Organizing your workshop: Revision Control Process
The essential aspect of Revision Control is tracking the changes you make so you can go back in case of a mistake, or just see who made a particular change.
9.3 and after
In Tableau Server, 9.3, Revision Control can be turned on for Workbooks. Keep separate workbooks for your data sources, then publish them to a Project dedicated to Data Source Revisions. A workbook needs at least one viz or filter before it can be published; make something simple and easy
9.2 and before
Prior to 9.3, Tableau Server does not track changes to overwritten TWB or TDS files, so you have choice in your revision process if using an earlier version.
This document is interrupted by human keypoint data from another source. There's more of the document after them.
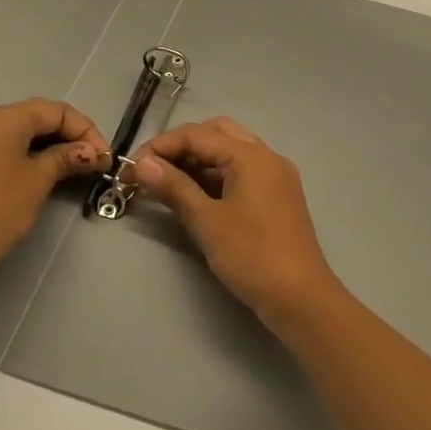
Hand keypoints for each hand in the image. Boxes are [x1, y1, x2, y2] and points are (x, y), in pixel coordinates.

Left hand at [0, 99, 109, 297]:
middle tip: (93, 162)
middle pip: (35, 118)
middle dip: (68, 136)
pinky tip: (41, 174)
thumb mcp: (39, 180)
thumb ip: (66, 158)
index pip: (56, 110)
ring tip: (73, 169)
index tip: (105, 157)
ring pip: (17, 134)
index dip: (86, 130)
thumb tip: (90, 152)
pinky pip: (0, 149)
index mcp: (2, 118)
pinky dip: (26, 156)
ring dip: (49, 147)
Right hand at [129, 118, 345, 333]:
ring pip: (232, 151)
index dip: (160, 146)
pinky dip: (218, 175)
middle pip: (217, 133)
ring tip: (168, 182)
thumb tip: (143, 164)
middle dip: (181, 146)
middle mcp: (267, 156)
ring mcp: (277, 176)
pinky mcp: (279, 195)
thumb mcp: (207, 221)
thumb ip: (174, 187)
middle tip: (152, 170)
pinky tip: (197, 194)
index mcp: (251, 156)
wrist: (300, 296)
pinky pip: (244, 171)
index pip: (197, 134)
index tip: (130, 169)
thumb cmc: (251, 256)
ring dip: (200, 160)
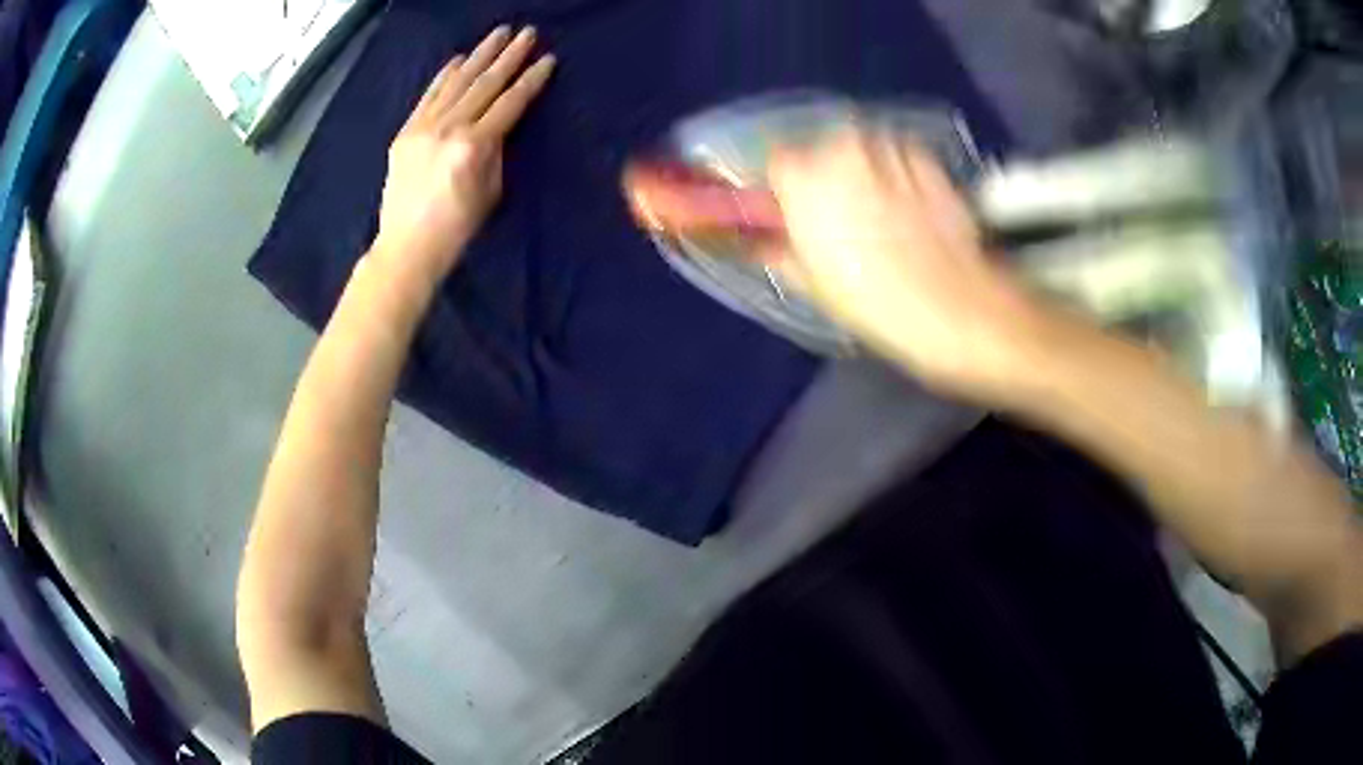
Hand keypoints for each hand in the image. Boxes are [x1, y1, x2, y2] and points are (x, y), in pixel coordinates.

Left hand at [372, 26, 554, 282]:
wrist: (407, 246)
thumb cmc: (457, 228)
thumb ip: (496, 151)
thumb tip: (498, 125)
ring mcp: (423, 127)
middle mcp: (449, 128)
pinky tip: (458, 58)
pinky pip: (428, 96)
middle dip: (509, 56)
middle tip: (527, 32)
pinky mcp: (406, 132)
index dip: (531, 80)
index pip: (510, 103)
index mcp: (475, 146)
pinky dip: (444, 76)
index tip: (548, 59)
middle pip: (485, 84)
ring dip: (480, 55)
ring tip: (498, 34)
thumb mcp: (491, 191)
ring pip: (457, 82)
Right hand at [767, 129, 1047, 398]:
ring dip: (862, 174)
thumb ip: (774, 248)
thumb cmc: (871, 300)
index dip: (782, 188)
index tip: (790, 212)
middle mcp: (841, 146)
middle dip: (823, 178)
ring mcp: (889, 148)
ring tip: (878, 216)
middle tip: (837, 220)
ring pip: (861, 152)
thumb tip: (756, 239)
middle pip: (819, 152)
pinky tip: (908, 210)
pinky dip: (896, 175)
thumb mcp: (809, 282)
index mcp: (801, 175)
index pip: (775, 162)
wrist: (955, 306)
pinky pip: (898, 158)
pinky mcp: (927, 158)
All you need is a method for distinguishing between versions and a way to “check in” and “check out”.
If your method is a simple shared drive, keep the first part of the file name the same and add _timestamp (and possible _initials) to the filenames to keep them distinct. It is also suggested that you publish the updated data source to a Tableau Server Project, visible only to Data Stewards, using the same naming conventions.
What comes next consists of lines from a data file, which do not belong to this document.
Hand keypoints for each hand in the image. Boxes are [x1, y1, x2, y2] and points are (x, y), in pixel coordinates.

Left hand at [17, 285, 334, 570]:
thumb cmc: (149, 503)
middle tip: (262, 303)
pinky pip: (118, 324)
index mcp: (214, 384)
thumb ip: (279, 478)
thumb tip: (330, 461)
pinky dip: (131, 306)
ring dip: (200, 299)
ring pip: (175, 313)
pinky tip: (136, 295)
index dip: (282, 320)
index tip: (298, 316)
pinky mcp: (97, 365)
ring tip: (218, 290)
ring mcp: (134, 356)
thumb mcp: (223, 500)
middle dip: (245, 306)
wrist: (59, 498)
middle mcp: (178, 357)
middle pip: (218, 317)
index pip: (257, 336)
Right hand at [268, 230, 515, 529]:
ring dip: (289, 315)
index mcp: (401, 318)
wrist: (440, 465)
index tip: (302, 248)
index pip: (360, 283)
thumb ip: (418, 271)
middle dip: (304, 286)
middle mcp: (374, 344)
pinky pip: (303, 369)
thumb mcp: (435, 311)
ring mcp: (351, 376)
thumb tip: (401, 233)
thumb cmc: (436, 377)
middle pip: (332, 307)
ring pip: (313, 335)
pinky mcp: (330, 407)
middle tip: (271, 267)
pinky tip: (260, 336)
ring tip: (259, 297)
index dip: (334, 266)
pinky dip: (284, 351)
If using SharePoint, checking the file back into SharePoint should archive the previous version and keep the most recent check-in as the current file.
Industry standard revision control platforms like CVS, SVN, etc. can all be used for the same purpose.
Optional: Casting a Test Statue
Many organizations require a QA process before making any change to the verified data sources that end user workbooks depend on. In this case, the data steward will first publish the new data source (creating an extract if that will be the final result) to a QA Project on Tableau Server. Then the QA team will open a copy of existing workbooks that connect to the original data source in Desktop, and use the “Replace data source” functionality to confirm that the updated data source will not cause any issues when it replaces the original data source.
Once QA has confirmed, they report back their approval to the Data Steward. QA does not move the data source into the Verified Data Source Project.
Casting the final statue: Publishing to Verified Data Source Project
- 9.3 and later:Connect to the Published Data Source Workbook.
- 9.2 and before: Open the latest TWB from the Revision Control location, the one that QA approved
- If the final data source will be a Tableau Data Extract, follow these steps:
- Add a “Create Empty Extract” parameter and calculation per this article
- Set the “Create Empty Extract” parameter to “Yes”, then take an extract from the local copy, adding the “Create Empty Extract” filter per the article so that the extract generates with no data very quickly
- Set the “Create Empty Extract” parameter to “No” before publishing
- Publish the data source (live or extract) to the appropriate Project on the Tableau Server, keeping the same name as was originally published (take out any revision tracking endings). Overwrite if you are updating an existing data source so existing workbook references continue to work. This Project should have permissions that allow Data Stewards to Publish, and Business Users to Connect. In 9.3 and after: Make sure that “Update workbook to user the published data source” is NOT SELECTED. You don’t to connect the Data Source workbook to the version you publish.
- Extract Only: To get the data in the extract to be generated, go into the Data Sources page on Tableau Server, select the data source and then choose the “Permissions” menu option. Choose “Scheduled Tasks” and then make the extract refresh “Right Now”.
- Business Users should connect to the published datasource via the Tableau Server connection in Tableau Desktop to begin their own explorations of the data.